Consigna 1:
Por favor, localiza en el listado cada línea que contenga la cadena "kern" y cópiala.

Fragmento seleccionado:
──────────

De todos los
futuros posibles, tuve que escoger la abogacía. Cierro los ojos, hago un
flashback y de nuevo estoy ahí: en el predio de la calle Loayza, con veinte
años recién cumplidos, oyendo el pajpakerío de un "doctor” de cabeza
nevada, intentando aprender, intentando no dormirme. El profesor habla de su
vida, habla de sus logros… No habla de derecho laboral.
Antes de acabar
la clase, señala que el examen va a ser la próxima semana. Que hay que comprar
el libro. Que el autor -y al decir esto su cara se colorea de orgullo- es él.
"Barato es”, agrega mientras sostiene un ladrillo gris como su cabello.
Dos tomos por 150 bolivianos.
-¿Va a valer
puntos? -pregunta una estudiante cuya cabeza es irreconocible entre la marea de
alumnos.
El "doctor”

──────────

Datos proporcionados:
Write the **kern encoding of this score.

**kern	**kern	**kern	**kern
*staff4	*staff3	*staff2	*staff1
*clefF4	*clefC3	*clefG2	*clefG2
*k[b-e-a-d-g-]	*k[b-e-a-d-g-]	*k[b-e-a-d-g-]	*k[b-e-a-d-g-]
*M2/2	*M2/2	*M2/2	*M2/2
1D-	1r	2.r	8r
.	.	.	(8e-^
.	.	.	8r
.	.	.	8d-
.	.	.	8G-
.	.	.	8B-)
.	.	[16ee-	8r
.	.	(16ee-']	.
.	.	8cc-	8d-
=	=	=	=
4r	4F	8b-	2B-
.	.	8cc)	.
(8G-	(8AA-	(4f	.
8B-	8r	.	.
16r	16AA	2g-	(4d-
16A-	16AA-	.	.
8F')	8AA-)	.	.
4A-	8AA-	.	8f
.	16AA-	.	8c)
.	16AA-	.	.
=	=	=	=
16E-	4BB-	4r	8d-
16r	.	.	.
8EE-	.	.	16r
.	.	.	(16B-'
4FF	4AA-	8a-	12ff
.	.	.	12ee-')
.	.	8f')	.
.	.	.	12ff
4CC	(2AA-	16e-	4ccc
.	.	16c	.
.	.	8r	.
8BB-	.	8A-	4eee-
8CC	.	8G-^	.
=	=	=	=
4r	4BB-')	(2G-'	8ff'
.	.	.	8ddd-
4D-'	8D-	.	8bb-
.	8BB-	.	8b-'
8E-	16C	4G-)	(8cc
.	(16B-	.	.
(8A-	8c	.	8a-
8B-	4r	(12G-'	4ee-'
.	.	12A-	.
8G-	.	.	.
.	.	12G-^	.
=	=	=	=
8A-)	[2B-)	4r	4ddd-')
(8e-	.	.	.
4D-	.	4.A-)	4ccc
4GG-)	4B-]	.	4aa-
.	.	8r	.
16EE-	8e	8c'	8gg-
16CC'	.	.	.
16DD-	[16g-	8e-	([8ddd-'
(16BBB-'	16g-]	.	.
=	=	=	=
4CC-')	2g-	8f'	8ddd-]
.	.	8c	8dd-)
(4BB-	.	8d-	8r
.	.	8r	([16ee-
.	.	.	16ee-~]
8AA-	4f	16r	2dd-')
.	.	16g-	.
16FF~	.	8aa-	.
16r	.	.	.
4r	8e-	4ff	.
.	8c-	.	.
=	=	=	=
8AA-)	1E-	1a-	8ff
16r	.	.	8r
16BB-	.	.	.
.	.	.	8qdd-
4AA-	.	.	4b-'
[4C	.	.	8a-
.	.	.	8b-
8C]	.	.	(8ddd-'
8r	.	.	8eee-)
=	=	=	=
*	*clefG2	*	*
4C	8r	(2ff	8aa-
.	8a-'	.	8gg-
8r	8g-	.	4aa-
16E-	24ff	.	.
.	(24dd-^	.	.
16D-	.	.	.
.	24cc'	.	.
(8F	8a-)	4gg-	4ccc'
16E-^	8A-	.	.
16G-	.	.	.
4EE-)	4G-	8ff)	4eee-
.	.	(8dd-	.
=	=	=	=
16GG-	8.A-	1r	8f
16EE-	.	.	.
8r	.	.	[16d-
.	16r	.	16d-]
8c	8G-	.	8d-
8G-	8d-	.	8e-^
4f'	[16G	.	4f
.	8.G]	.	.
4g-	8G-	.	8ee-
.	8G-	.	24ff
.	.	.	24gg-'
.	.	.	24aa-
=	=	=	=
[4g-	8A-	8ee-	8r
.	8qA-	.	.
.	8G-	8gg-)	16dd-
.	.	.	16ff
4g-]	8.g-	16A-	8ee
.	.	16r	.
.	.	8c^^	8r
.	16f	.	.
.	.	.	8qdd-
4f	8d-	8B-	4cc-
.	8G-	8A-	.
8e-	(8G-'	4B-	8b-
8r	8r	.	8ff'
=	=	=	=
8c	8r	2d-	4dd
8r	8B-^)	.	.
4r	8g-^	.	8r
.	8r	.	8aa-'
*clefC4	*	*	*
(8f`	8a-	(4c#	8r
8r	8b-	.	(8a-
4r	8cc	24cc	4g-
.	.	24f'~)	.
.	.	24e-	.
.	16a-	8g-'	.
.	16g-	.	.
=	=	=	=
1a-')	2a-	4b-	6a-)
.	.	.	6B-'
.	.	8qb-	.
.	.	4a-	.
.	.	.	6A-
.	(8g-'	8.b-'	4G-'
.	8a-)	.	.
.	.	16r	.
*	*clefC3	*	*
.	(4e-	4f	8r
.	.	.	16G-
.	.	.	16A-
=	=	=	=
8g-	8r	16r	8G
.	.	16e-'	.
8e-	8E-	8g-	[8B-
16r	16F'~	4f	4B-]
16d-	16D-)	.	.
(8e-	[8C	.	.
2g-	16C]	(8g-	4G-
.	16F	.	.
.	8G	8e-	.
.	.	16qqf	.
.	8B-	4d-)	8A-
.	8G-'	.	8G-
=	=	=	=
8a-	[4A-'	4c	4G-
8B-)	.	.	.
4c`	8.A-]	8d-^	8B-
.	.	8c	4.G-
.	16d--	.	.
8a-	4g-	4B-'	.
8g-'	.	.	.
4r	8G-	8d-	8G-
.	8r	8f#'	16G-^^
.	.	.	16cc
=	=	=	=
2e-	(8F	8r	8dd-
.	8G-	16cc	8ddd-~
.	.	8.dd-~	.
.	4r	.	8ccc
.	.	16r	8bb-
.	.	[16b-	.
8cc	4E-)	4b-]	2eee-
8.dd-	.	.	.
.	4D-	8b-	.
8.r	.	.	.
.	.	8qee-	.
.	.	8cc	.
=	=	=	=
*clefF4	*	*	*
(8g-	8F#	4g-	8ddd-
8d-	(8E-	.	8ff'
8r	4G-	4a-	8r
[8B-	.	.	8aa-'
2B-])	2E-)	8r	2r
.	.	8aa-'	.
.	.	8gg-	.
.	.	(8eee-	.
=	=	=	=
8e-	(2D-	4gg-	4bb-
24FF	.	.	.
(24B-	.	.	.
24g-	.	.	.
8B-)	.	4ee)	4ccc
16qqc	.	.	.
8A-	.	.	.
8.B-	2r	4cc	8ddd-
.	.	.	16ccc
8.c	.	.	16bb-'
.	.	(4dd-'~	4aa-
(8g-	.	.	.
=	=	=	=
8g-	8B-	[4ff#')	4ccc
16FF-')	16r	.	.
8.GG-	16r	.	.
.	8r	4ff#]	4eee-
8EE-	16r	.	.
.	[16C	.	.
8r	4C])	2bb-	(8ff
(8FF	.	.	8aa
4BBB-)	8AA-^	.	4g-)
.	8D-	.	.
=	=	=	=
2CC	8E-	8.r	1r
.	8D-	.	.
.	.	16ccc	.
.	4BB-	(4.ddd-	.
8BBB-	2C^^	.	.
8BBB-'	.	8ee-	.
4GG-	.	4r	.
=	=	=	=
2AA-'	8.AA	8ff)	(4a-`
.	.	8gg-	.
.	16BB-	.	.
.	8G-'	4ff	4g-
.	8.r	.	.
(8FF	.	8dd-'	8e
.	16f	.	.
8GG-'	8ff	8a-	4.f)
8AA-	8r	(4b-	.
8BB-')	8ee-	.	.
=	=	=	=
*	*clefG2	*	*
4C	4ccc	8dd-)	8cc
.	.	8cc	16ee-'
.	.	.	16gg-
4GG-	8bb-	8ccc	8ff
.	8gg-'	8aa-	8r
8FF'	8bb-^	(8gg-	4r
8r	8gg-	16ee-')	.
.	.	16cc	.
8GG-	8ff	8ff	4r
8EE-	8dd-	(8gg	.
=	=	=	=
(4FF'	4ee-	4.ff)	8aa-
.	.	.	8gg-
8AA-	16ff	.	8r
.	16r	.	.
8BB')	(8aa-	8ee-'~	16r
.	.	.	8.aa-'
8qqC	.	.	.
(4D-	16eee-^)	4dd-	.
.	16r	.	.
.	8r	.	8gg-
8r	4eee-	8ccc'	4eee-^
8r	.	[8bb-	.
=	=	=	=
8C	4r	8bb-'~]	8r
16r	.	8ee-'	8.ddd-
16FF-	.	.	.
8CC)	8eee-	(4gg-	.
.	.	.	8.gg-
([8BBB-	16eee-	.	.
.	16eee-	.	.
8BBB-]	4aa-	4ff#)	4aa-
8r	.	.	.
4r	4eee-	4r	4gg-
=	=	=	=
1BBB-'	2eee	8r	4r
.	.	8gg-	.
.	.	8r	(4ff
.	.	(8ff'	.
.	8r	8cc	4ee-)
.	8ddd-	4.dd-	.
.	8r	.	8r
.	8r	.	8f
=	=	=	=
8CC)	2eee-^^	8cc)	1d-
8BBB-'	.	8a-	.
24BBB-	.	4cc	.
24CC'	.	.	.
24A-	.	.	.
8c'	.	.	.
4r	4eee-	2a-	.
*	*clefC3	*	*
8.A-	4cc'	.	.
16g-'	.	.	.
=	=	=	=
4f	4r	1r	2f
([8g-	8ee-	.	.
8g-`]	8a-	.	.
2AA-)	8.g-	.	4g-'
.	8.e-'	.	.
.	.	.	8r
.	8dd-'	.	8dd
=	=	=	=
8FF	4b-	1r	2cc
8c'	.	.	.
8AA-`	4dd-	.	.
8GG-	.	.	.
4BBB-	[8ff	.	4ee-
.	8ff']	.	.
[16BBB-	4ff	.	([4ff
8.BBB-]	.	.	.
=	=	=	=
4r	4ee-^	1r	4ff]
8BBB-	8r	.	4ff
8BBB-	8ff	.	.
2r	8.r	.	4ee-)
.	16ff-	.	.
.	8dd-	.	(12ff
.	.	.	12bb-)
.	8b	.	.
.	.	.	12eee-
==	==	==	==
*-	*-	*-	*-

──────────

Consigna 2:
Reescribe el fragmento seleccionado entre "Antes de acabar" y "orgullo- es él.", ambos incluidos, sustituyendo "examen" por "parcial".

Resultado 1:
Write the **kern encoding of this score.
**kern	**kern	**kern	**kern

Resultado 2:
Antes de acabar
la clase, señala que el parcial va a ser la próxima semana. Que hay que comprar
el libro. Que el autor -y al decir esto su cara se colorea de orgullo- es él.